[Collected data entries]

▼▼▼

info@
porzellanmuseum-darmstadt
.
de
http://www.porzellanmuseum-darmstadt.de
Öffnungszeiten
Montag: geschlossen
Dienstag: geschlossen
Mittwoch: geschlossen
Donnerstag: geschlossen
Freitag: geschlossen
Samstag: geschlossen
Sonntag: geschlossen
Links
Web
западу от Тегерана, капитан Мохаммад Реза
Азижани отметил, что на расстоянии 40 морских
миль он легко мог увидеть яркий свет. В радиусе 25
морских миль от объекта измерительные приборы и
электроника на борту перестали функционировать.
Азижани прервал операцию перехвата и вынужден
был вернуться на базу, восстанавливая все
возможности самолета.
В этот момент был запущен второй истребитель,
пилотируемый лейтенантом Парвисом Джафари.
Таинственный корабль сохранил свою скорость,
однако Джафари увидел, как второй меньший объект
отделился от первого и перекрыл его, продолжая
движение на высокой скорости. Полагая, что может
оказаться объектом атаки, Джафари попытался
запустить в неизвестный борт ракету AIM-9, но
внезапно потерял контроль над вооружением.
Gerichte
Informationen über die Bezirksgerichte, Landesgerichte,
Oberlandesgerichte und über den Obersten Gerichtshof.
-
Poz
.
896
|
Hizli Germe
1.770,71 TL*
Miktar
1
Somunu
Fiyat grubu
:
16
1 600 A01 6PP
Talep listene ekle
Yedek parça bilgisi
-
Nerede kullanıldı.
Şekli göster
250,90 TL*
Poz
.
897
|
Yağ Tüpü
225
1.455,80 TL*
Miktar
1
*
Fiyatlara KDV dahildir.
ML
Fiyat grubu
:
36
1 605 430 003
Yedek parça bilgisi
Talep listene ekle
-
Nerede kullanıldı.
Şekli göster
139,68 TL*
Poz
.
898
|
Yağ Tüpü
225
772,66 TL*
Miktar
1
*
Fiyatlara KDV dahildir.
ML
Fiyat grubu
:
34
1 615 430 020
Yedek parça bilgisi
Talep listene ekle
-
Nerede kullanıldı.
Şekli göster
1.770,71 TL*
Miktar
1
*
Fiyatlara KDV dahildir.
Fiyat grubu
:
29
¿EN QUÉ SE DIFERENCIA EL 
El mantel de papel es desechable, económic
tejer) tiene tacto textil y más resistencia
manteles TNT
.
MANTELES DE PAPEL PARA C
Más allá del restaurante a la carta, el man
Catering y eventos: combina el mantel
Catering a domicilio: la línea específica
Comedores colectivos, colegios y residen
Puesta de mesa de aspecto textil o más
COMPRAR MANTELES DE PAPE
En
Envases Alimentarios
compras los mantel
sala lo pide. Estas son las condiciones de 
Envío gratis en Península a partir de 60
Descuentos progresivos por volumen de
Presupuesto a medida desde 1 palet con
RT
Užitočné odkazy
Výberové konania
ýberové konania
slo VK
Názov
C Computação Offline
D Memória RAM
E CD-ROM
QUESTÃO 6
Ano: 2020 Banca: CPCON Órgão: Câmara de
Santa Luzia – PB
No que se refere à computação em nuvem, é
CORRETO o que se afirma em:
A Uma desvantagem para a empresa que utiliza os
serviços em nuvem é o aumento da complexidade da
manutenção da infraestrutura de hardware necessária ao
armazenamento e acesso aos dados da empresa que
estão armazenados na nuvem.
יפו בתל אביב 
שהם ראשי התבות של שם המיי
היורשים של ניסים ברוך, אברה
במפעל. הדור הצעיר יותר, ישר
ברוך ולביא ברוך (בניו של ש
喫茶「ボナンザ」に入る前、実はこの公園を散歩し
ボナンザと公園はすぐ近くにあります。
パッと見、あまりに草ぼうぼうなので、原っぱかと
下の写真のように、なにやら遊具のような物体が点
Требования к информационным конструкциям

▲▲▲
▼▼▼

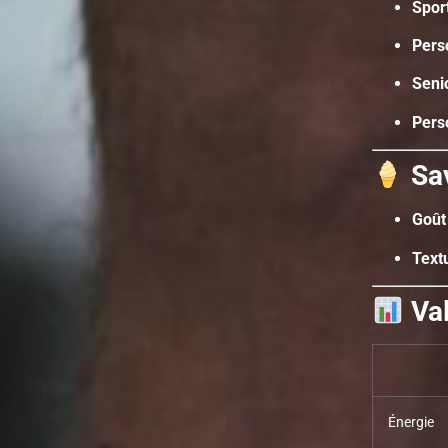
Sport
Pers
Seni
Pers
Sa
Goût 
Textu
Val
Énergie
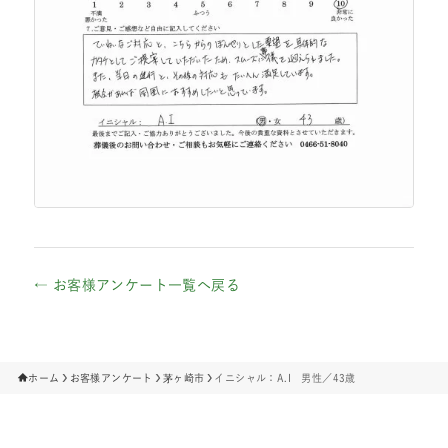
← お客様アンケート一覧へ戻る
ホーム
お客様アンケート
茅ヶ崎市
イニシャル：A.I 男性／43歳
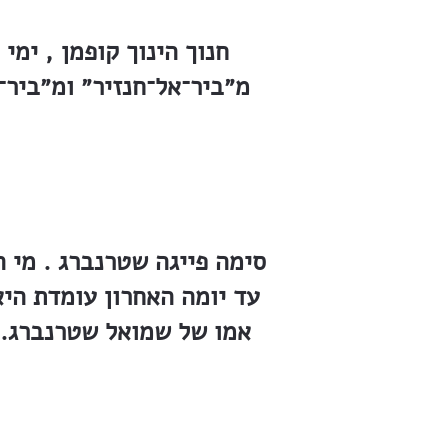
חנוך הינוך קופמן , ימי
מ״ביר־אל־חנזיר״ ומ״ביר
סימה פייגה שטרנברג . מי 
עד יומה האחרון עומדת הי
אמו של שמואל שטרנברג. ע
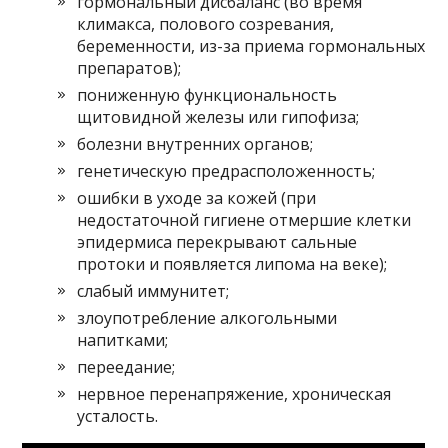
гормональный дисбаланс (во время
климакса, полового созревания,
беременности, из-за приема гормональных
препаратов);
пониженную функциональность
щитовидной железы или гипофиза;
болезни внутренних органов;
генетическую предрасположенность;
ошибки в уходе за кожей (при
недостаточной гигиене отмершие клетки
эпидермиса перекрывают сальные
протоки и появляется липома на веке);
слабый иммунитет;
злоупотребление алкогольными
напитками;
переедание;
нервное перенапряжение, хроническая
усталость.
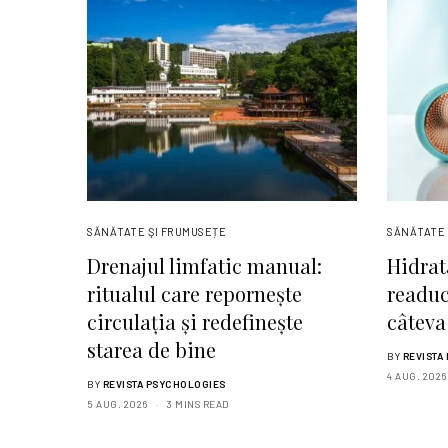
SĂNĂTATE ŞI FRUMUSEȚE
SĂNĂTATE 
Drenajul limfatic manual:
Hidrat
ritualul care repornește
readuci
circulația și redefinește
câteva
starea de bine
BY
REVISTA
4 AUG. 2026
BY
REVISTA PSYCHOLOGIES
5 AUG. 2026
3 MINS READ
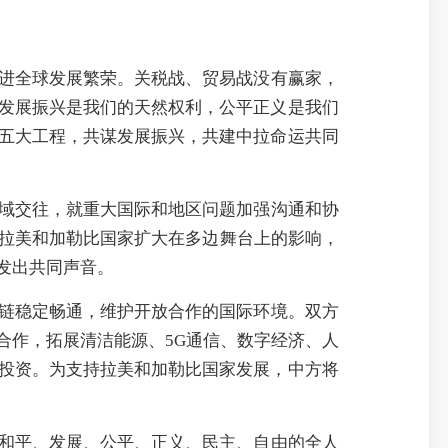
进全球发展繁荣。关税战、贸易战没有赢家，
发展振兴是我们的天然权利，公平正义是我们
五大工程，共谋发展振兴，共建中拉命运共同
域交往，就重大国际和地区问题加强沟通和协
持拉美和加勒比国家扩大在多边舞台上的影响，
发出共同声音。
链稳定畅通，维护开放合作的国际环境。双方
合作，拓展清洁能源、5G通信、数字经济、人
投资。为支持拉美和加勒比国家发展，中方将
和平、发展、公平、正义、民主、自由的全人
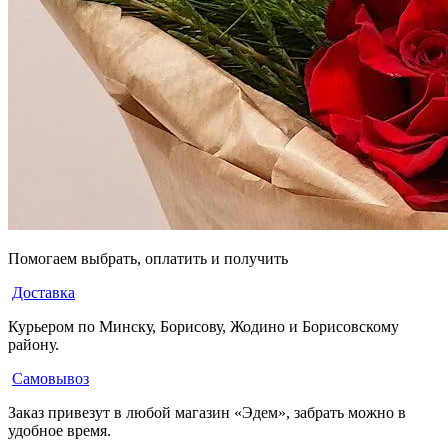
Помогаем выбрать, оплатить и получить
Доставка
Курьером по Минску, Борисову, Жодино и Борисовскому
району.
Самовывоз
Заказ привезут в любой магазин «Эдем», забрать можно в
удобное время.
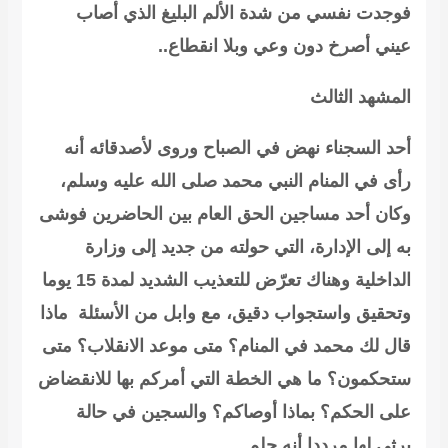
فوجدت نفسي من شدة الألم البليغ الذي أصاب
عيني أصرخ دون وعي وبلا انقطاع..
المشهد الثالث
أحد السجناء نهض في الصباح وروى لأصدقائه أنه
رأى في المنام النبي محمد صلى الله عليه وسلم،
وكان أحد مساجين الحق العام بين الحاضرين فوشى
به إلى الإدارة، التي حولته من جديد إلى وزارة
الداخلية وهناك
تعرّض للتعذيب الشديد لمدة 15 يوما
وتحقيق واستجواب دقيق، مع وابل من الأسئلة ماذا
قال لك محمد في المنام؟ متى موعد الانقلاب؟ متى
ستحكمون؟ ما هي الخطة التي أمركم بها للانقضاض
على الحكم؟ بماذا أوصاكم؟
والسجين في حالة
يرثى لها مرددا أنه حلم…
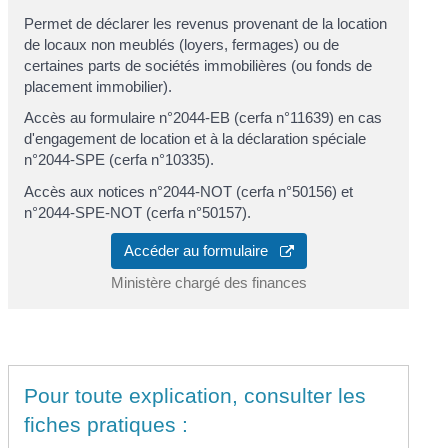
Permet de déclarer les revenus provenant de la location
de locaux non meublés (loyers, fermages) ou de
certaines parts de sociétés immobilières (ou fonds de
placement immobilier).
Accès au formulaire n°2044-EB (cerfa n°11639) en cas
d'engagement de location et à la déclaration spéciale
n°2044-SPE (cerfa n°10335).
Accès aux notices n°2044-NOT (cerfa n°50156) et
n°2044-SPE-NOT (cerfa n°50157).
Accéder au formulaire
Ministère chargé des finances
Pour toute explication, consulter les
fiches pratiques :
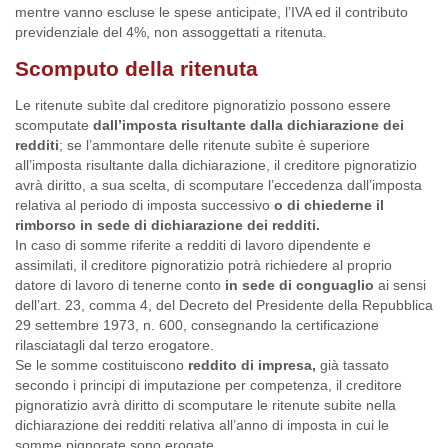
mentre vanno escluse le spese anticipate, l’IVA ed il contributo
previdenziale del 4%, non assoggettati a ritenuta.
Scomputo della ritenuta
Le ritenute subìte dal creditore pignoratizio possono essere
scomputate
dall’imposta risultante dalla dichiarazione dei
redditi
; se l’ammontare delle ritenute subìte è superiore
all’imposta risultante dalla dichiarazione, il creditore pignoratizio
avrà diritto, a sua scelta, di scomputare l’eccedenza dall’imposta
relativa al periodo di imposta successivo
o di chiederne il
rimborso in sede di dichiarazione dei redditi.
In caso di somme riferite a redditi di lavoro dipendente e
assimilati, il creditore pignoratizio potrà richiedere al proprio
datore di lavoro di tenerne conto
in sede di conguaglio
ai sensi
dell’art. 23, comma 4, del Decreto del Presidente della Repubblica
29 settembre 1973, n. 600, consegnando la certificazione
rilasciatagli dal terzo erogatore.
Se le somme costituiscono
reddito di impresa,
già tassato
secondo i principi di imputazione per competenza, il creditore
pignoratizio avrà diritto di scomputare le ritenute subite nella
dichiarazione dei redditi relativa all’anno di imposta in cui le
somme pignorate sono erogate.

▲▲▲

What to produce: The required answer is the run of lines above, starting at the line with "29 settembre 1973, n." and ending at the line with "somme pignorate sono erogate.", reproduced exactly with both ends.

Expected output:
29 settembre 1973, n. 600, consegnando la certificazione
rilasciatagli dal terzo erogatore.
Se le somme costituiscono
reddito di impresa,
già tassato
secondo i principi di imputazione per competenza, il creditore
pignoratizio avrà diritto di scomputare le ritenute subite nella
dichiarazione dei redditi relativa all’anno di imposta in cui le
somme pignorate sono erogate.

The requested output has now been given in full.